Infinite expansions à la Taylor

Hi again,

While I am here, I have another question (although the minimal example I used to illustrate my question kind of gave me the answer already).
In my applications, the theoretical models are almost always described as some kind of expansion. Taylor expansions, spectral decompositions or whatever. In any case, we physicists love expansions. Which we then truncate to any order we consider sufficient. In practice this choice of order is often data-driven, and triggers endless discussions about how we deal with the bias-variance tradeoff, which often becomes an ill-defined tradeoff: bias versus my-fit-crashed. The state-of-the-art in my discipline then consists in fitting various models with different orders and performing a pseudo-Bayesian model average.
In theory, Bayesian inference provides a very elegant way to deal with that: I can build a (single) very high-order model, to much higher order than what a MLE approach would allow, and what should happen is just that, for the highest-order terms on which I don’t have any signal, the posterior should be essentially identitical to the prior. In practice however, when I add more ‘useless’ terms into my models they tend to slow down and then destabilise the sampling quite quickly. Which has been a bit of a surprise to me, because I’m very familiar with the HMC algorithm in another context, and I know it can do much better than my typical O(10)-parameter fits: I use it everyday to sample lagrangians with billions of variables and plenty of flat directions.

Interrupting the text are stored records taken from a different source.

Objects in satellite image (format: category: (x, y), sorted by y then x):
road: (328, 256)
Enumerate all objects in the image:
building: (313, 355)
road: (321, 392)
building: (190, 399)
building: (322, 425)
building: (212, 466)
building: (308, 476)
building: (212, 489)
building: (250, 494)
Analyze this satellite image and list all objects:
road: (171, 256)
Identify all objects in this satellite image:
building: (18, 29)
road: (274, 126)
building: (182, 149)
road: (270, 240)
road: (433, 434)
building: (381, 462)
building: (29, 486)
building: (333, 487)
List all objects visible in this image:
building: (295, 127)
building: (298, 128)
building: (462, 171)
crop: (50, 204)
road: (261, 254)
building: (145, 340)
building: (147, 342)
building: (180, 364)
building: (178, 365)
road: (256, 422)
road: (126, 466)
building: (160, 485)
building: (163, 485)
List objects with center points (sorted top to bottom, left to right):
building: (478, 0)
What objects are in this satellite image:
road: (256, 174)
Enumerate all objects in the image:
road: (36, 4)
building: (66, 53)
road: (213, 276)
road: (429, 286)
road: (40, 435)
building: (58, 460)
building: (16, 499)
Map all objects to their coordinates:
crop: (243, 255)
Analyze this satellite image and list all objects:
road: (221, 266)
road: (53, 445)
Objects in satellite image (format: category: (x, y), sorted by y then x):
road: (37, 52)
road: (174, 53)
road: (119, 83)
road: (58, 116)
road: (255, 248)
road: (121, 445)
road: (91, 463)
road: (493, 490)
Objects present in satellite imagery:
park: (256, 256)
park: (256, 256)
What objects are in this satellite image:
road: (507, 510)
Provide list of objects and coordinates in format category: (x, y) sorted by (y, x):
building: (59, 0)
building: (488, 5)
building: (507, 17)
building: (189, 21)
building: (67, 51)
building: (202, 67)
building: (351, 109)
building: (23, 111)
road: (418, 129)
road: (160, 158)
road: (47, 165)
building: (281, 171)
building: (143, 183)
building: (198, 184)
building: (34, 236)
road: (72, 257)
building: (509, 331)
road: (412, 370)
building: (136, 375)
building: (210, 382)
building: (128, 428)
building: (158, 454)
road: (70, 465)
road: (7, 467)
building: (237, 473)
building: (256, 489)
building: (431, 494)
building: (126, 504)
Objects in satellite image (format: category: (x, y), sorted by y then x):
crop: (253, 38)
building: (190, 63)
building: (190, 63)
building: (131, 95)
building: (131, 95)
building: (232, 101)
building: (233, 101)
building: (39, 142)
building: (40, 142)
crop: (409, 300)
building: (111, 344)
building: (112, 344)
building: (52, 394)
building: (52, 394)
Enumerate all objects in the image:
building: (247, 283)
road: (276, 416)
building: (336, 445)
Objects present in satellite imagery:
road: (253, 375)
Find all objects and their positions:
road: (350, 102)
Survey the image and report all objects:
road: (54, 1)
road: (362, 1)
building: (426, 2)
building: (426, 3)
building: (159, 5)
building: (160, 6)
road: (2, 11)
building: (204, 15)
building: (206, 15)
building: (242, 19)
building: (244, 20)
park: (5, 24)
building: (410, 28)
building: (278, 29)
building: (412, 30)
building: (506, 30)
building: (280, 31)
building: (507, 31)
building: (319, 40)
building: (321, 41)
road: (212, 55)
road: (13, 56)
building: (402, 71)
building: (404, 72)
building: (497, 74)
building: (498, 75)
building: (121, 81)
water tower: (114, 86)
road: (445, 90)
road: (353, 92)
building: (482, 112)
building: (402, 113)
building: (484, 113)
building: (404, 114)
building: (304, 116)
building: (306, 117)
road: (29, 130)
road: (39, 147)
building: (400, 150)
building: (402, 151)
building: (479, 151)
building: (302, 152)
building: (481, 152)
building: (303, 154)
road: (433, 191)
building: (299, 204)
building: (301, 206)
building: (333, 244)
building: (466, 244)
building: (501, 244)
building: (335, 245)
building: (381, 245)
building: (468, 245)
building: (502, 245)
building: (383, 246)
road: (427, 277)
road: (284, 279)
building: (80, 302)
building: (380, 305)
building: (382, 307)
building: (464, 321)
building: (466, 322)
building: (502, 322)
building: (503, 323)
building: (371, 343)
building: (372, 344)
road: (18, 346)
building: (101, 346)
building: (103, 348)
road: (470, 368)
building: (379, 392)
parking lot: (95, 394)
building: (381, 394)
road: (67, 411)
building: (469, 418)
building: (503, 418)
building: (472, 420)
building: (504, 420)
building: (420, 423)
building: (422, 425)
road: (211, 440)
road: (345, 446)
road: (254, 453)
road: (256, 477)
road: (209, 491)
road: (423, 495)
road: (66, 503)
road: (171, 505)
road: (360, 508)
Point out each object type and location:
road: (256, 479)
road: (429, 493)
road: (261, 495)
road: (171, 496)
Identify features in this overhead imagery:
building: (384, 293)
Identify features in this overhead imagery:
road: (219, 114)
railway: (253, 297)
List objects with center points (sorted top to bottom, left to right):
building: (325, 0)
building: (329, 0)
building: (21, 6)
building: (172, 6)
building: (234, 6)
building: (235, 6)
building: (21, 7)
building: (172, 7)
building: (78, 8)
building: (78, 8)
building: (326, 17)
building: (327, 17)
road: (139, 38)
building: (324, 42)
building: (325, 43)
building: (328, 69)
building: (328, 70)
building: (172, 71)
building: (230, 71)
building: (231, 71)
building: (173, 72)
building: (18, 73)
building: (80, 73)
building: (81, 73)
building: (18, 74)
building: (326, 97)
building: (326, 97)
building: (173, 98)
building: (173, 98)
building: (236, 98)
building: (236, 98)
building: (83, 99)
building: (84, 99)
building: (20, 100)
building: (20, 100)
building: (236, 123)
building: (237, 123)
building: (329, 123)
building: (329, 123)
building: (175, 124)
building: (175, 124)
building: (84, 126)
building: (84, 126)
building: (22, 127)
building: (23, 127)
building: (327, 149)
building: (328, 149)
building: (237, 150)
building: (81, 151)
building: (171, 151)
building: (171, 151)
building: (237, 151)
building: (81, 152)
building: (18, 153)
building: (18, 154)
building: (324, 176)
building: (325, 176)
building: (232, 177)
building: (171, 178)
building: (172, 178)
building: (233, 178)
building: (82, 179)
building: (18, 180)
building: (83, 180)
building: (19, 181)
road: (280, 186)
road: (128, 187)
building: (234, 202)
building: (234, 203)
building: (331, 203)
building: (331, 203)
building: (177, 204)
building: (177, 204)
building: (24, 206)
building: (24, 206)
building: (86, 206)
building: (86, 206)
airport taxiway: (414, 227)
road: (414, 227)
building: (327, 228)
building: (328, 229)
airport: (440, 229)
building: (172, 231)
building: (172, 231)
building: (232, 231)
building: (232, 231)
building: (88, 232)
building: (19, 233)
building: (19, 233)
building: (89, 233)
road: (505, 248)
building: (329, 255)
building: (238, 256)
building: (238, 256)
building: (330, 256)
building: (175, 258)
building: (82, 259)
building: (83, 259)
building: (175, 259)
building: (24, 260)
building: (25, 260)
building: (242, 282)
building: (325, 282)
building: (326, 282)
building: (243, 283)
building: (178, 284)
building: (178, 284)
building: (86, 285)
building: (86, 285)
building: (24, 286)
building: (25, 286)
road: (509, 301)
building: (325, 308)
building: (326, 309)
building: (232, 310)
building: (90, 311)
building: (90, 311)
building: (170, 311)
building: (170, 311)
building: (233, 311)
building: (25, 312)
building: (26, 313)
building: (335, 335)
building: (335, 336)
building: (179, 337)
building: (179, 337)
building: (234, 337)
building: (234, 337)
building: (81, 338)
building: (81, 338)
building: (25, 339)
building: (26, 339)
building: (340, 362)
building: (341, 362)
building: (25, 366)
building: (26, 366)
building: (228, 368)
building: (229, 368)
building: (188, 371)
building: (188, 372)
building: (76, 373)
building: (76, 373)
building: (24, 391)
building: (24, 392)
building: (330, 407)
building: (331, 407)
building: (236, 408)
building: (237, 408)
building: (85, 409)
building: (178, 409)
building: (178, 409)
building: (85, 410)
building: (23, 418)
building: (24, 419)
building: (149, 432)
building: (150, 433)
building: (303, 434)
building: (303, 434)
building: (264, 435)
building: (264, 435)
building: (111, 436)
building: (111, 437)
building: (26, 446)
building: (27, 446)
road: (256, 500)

Do you know standard-ish methods and tricks to deal with that?

I am adding below a minimal example with mock data, which you can just copy-paste and run on your side.
Consider that the objective of this fit is to extrapolate our data to x=0, so a_0 is what we want (whose actual value is 0.42) and all the other Taylor coefficients (whose actual value is 1.0) are just nuisance parameters.

import sys
print(sys.version)
import numpy as np
import arviz as az
import matplotlib.pyplot as plt
import pymc as pm
import pytensor.tensor as pt
from pytensor.tensor import slinalg
print(f"Running on PyMC3 v{pm.__version__}")

3.9.16 | packaged by conda-forge | (main, Feb 1 2023, 21:39:03)
[GCC 11.3.0]
Running on PyMC3 v5.5.0


ncfg = 100
nX = 20
X = np.linspace(0.1,2.0,nX)
true_intercept = 0.42
true_sigma = 0.4
true_Y = true_intercept + X/(1+X) # Taylor coeffs will all be of order 1
rng = np.random.RandomState(0)
data_Y = rng.normal(loc=true_Y,scale=true_sigma*np.ones(nX),size=(ncfg,nX))
print(data_Y.shape)

def build_taylor_model(order):
    with pm.Model() as taylor_model:
        a = pm.Normal('a',mu=0,sigma=10,shape=order+1)
        monomials = X[None,:]**np.arange(0,order+1)[:,None]
        mu = pt.dot(a,monomials)
        sigma = pm.Gamma('sigma',alpha=1,beta=1)
        Yobs = pm.Normal('Yobs',mu=mu,sigma=sigma,observed=data_Y)
    return taylor_model

def build_sample_and_plot(order):
    taylor_model = build_taylor_model(order)
    with taylor_model:
        taylor_trace = pm.sample()
        display(az.summary(taylor_trace,round_to=6))
        lines = ( ('a', {}, true_intercept), ('a', {}, 1.0) )
        az.plot_trace(taylor_trace,lines=lines)
        plt.subplots_adjust(hspace=0.8)
        plt.show()

build_sample_and_plot(3)

trace3

build_sample_and_plot(6)

trace6

build_sample_and_plot(10)

trace10

In this example things actually behave very nicely compared to what I typically see in real-life applications, but it does have some issues.
You see that what happens here is that:

  1. At low order, our estimate of a_0 is biased as expected, at higher order this bias disappears
  2. The error on a_0 increases as the model has more and more freedom. So infinite order (which in this simple case could probably be derived analytically) is not a possibility. Of course this would increase less strongly if I had put a more informative prior
  3. The high-order terms always keep a strong bias. In particular the latest order.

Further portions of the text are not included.